The vibration signals of the gear contain strong noise and much interference, which affect the extraction of fault feature information. Therefore, a denoising method of vibration signals based on IMRSVD and effective component selection is proposed in this paper. In the proposed method, SVD is used to achieve the pre-decomposition and the reconstruction of the signal, and multiple one-dimensional components are obtained. Further decomposition and effective component selection are achieved by using IMRSVD and the proposed FEI index. The experiments were carried out by using a simulation signal and a real vibration signal of planetary gear, respectively.
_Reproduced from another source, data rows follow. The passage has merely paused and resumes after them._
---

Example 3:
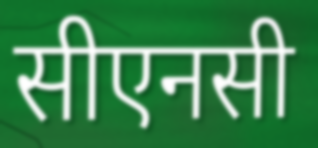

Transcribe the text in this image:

सीएनसी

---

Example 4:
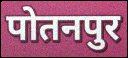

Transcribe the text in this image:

पोतनपुर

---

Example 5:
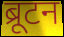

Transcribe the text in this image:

ब्रूटन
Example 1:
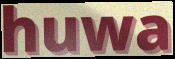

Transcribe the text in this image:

huwa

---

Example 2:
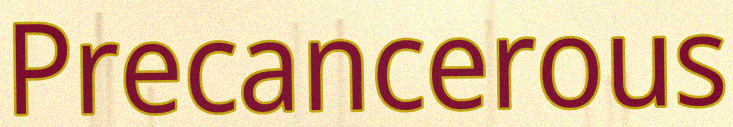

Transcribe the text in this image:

Precancerous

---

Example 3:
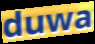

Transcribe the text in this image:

duwa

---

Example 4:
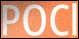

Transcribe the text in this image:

POCl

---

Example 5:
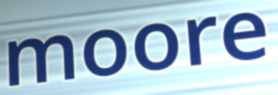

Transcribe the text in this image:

moore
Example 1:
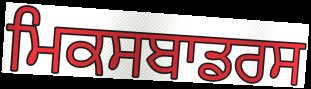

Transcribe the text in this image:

ਮਿਕਸਬਾਡਰਸ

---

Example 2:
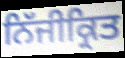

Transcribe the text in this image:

ਨਿੱਜੀਕ੍ਰਿਤ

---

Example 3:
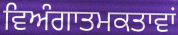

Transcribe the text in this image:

ਵਿਅੰਗਾਤਮਕਤਾਵਾਂ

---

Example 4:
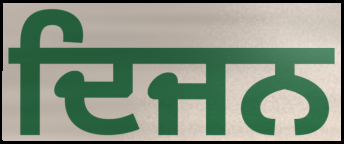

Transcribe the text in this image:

ਦਿਜਨ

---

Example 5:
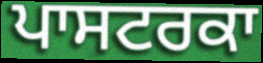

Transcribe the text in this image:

ਪਾਸਟਰਕਾ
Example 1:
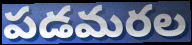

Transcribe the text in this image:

పడమరల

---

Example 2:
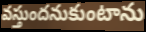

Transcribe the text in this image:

వస్తుందనుకుంటాను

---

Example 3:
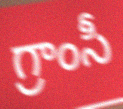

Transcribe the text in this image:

గ్రాంసీ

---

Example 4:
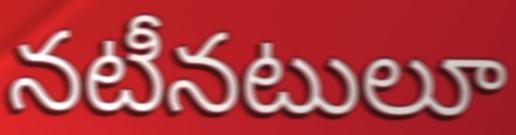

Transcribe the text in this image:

నటీనటులూ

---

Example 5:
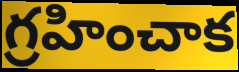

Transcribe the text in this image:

గ్రహించాక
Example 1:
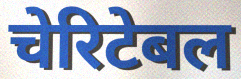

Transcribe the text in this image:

चेरिटेबल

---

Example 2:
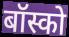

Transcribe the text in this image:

बॉस्को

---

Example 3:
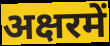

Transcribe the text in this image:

अक्षरमें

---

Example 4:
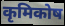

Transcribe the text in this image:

कृमिकोष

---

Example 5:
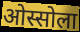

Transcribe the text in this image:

ओस्सोला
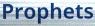
Prophets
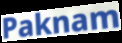
Paknam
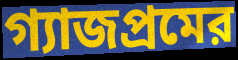
গ্যাজপ্রমের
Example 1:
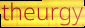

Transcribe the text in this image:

theurgy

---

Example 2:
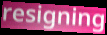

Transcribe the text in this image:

resigning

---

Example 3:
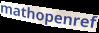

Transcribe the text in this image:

mathopenref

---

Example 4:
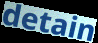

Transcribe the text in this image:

detain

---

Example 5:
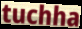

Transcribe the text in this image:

tuchha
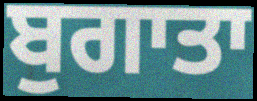
ਬੁਗਾਤਾ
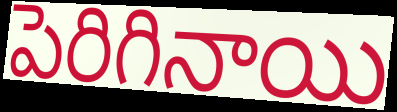
పెరిగినాయి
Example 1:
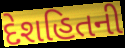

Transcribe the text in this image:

દેશહિતની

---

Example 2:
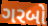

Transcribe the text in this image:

ગરબો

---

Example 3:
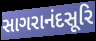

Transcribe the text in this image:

સાગરાનંદસૂરિ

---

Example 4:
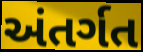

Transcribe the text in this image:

અંતર્ગત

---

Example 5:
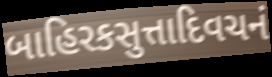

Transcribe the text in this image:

બાહિરકસુત્તાદિવચનં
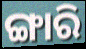
ଙ୍ଗାରି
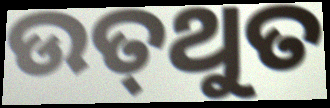
ଉତ୍‌ଥୁତ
After processing the real vibration signal by the proposed method, the FEI value of the normal gear increases from 0.028 to 0.048, and the FEI value of the gear with breakage is greatly improved from 0.034 to 0.125. That verified that the proposed denoising method could detect and retain fault feature information from noisy fault vibration signals, the noise interference and irrelevant components can be effectively eliminated, and the state of the gear can be judged according to the FEI value and spectrum analysis. In addition, the performance and difference between FEI and PMI are discussed, and the accuracy and robustness of FEI are demonstrated. Therefore, the proposed method is a reliable and effective tool for signal preprocessing and interference elimination.